Thanks to its passionate owner, Troy’s Martinez Gallery has carved out a niche—and thrived—selling Latino art

audelina Martinez is gear ing up for an April show featuring painters, sculptors, and photographers. Asked the name of the show, the ebullient owner of Troy’s Martinez Gallery says, “It’s Art That I Like.” She’s joking—the show will be called Crossroads, with an additional exhibition in the back titled Once Upon a Time . . . —and she’s not. Every show, indeed, every work in the gallery, is art that she likes. And the art that Martinez especially likes is Latino art.

In the back of the gallery, three paintings blaze with brilliant colors and narrative vibrancy. They’re by German Perez, a painter from the Dominican Republic who is exhibited internationally in countless galleries and museums. “He’s been called the Chagall of the Caribbean,” says Martinez. “He’s sold to a lot of celebrities, to Baryshnikov, to Alain Ducasse, the great chef, to Gloria Estefan and her husband. German is included in exhibitions that have incredible names, like Matisse and Picasso and Miro.”

Which leads to the question, what brought the works of a rising star like Perez to the walls of a small gallery in Troy? And the answer is: Laudelina Martinez. “I met him at an opening in New York City, where he lives, and we started chatting,” she says. “We discovered we have things in common.” Enough in common that Perez allowed her the enviable liberty of visiting his studio and selecting the works she wanted to sell in Troy.

Martinez admits that their shared Hispanic background was helpful in establishing the connection, and that Perez wanted to support Martinez Gallery because of its emphasis on Latino art. “Not only did he want to support it, he’s very proud of it,” she says. “He attended the opening of his show here three years ago. Among other artists, he’s given me a certain level of credibility. Artists whom I haven’t known call me and tell me, ‘German talks about you all the time.’ ”

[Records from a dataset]
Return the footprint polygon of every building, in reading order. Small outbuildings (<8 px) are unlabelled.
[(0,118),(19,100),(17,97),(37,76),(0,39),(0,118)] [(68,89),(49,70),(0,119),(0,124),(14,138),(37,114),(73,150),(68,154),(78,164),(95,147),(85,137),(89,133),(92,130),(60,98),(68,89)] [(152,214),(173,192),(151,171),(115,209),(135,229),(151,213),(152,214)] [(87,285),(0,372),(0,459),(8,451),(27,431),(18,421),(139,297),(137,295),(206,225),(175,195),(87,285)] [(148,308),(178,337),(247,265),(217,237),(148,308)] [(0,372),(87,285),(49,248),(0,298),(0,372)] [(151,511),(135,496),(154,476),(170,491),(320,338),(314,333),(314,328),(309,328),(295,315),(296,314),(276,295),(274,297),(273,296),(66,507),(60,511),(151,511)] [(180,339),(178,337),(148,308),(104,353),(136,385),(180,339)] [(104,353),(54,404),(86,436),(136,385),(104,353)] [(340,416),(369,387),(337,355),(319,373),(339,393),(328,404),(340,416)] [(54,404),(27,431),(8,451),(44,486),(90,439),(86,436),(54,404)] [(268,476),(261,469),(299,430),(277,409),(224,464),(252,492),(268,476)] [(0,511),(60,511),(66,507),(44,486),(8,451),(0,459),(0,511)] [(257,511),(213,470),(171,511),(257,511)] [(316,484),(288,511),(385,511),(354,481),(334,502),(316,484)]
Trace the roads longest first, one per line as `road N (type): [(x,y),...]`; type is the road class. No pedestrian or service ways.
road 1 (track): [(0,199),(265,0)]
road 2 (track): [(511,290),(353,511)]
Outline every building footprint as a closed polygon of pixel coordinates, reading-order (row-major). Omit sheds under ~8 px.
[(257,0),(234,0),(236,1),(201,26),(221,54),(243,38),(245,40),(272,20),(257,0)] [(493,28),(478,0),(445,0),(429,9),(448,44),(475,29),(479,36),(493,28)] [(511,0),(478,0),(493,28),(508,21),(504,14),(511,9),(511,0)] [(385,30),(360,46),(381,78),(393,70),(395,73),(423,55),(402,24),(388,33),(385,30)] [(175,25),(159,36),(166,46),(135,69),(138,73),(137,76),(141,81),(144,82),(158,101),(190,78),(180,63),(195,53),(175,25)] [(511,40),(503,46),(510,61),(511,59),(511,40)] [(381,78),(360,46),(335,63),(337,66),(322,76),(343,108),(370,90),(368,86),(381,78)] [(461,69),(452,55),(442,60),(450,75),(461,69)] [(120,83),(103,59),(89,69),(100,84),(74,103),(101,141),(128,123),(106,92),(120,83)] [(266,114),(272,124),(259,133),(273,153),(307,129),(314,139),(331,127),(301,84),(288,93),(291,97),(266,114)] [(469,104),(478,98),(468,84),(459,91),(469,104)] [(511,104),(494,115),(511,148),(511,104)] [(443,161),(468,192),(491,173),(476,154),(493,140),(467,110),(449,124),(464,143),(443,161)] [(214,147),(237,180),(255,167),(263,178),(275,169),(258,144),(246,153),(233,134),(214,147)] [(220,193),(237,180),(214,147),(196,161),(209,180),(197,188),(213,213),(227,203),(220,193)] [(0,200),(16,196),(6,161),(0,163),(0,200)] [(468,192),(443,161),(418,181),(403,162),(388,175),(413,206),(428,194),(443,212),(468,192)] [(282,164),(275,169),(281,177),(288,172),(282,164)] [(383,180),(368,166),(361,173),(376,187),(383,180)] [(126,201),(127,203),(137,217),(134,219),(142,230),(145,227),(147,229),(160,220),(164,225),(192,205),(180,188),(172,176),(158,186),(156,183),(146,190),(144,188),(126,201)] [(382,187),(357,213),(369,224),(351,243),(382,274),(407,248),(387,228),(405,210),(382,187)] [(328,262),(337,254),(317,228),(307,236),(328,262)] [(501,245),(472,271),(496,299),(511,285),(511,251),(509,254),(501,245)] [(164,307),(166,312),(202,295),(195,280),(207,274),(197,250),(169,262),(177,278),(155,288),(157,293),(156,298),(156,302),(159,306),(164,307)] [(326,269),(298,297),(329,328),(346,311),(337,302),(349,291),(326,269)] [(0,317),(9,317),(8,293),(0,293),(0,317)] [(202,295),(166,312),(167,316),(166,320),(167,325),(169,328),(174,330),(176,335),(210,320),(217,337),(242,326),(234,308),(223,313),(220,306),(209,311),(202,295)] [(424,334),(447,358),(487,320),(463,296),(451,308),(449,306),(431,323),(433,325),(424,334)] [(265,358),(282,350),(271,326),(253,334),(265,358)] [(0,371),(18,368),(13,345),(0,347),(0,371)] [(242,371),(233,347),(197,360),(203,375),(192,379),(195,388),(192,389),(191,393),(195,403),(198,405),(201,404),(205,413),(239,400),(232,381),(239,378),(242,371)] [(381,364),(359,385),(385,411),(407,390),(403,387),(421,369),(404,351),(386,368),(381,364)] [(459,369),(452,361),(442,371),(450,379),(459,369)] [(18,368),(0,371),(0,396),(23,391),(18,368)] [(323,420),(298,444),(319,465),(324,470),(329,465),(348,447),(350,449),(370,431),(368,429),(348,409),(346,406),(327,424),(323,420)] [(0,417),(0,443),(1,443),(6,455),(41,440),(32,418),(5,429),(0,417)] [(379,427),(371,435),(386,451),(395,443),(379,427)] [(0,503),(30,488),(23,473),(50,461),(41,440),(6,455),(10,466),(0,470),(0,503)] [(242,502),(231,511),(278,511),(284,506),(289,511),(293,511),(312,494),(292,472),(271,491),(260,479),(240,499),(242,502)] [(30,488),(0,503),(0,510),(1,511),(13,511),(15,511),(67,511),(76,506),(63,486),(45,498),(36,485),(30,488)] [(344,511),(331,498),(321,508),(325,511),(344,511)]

TASK DETAILS ::
Resume the article about Laudelina Martinez and her Troy gallery after its last sentence.

ANSWER FOR THE TASK ::
It’s likely that Martinez’ personal enthusiasm was also a factor in Perez’ ongoing relationship with her gallery, which currently carries works painted specifically for it. “His work has this incredible fusion of African-Caribbean and contemporary Western art,” she says excitedly. “He deals with symbolic, almost surrealistic images, and there’s a kind of joyfulness to it. The colors are incredible.” She continues without pause, “I also love the way that one can look behind the colors and see a kind of allegory.”

Martinez bagged an even bigger name—Mexican-American photographer Kathy Vargas—with a simple phone call. After seeing her 25-year retrospective, Martinez says, “I called her, and we chatted, and she was terrific. There are some artists you meet who are not interesting people, and there are other artists who are terrific people and you want them to be your friend, and she’s like that.”

Pointing to a photograph of a vintage highchair set against a background of textured roses, Martinez describes what she likes best about Vargas’ work: “It’s not digitized, it’s all done in the darkroom. She mixes images and hand-paints them, she’s very painterly. And she uses a lot of Mexican-American iconography.”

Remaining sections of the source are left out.